Thread: Is it possible?
View Single Post
  #18  
Old 01-29-2003, 10:28 PM
wishinhopin wishinhopin is offline
GreekChat Member
 
Join Date: Jul 2001
Location: San Diego, CA, USA
Posts: 421
Oh it's all so difficult. Ultimately I am torn between two decisions- let things progress naturally or deal with them head on. I'm more of head on kinda girl- I'm assertive and I prefer to deal with things rather than let a situation degenerate into something I'm not happy with. But, as my mom pointed out...this strategy has not done me well in the past with guys, so why do I think it will work now? Soooo I'm trying to go against my very nature and take things as they come. My dad told me to flat out tell this guy that we're hanging out on Valentine's Day. I don't know that I'm that brave, nor do I enjoy ordering people around in such a manner.
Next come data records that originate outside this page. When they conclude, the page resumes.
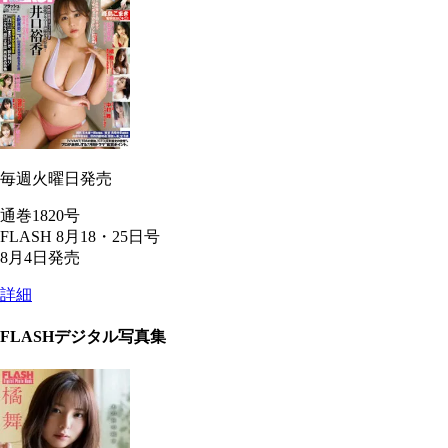
毎週火曜日発売
通巻1820号
FLASH 8月18・25日号
8月4日発売
詳細
FLASHデジタル写真集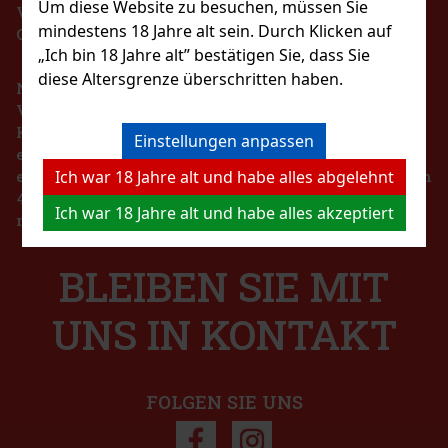
Um diese Website zu besuchen, müssen Sie
VERBOT DES VERKAUFS VON ALKOHOLISCHEN
mindestens 18 Jahre alt sein. Durch Klicken auf
GETRÄNKEN AN PERSONEN UNTER 18 JAHREN !!!
„Ich bin 18 Jahre alt” bestätigen Sie, dass Sie
diese Altersgrenze überschritten haben.
Nach dem Gesetz über die Registrierung von
Verkäufen ist der Verkäufer verpflichtet, dem
Käufer eine Quittung auszustellen. Gleichzeitig ist
Einstellungen anpassen
er verpflichtet, die erhaltenen Einnahmen im Falle
 €
eines technischen Ausfalls spätestens innerhalb von
Ich war 18 Jahre alt und habe alles abgelehnt
48 Stunden online beim Steuerverwalter zu
n
Ich war 18 Jahre alt und habe alles akzeptiert
registrieren.
BLEIBEN SIE MIT
ie
 €
UNS IN KONTAKT
n
FOLGEN SIE UNS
But I think I could probably tell him that I want to hang out then, and if he questions it at all, I will use a combination of sincerity- ie tell him it's important to me, logic- its important to me and thus he should realize that its important to him also if he wants to keep his hookup, and flat out seduction- I have a plan for V Day and he knows that he enjoys my plans. I'm quite a planner, if I do say so myself. I think that this combination will work well, especially because I don't feel that I'm playing games so much as being honest. Do you think I can just ask him what we are? Can I just be like, "so by the way...I'm not pushing for anything, but what kind of relationship do you consider us to have?" This would be so much easier if he wasn't everything I've ever wanted in a guy. Have you ever been with someone and had a nagging suspicion that you might be with them simply because they really like you and it's convenient for you to like them back? Being with them is more fun than being alone, and it's sometimes hard to distinguish the degree of connection you have to a relationship. With my last guy it was like that...although I realized that I did like him a whole lot. But with this guy...I can honestly say I haven't liked anyone this much EVER, except maybe when I was in love with this boy Lyndon all through elementary school. I digress. But anyway, I'm proud of myself because the last time I saw him was Thursday...this weekend he was in the city with his family, seeing Cirque de Soleil (lucky bastard, I was working)...he got back Monday, today is Wednesday, and I haven't called. I've been busy so it helps to distract me. Ok I just realized how ridiculously long this post is and I doubt anyone has even read it so I'm gonna go. Thank you for the advice, more is always appreciated!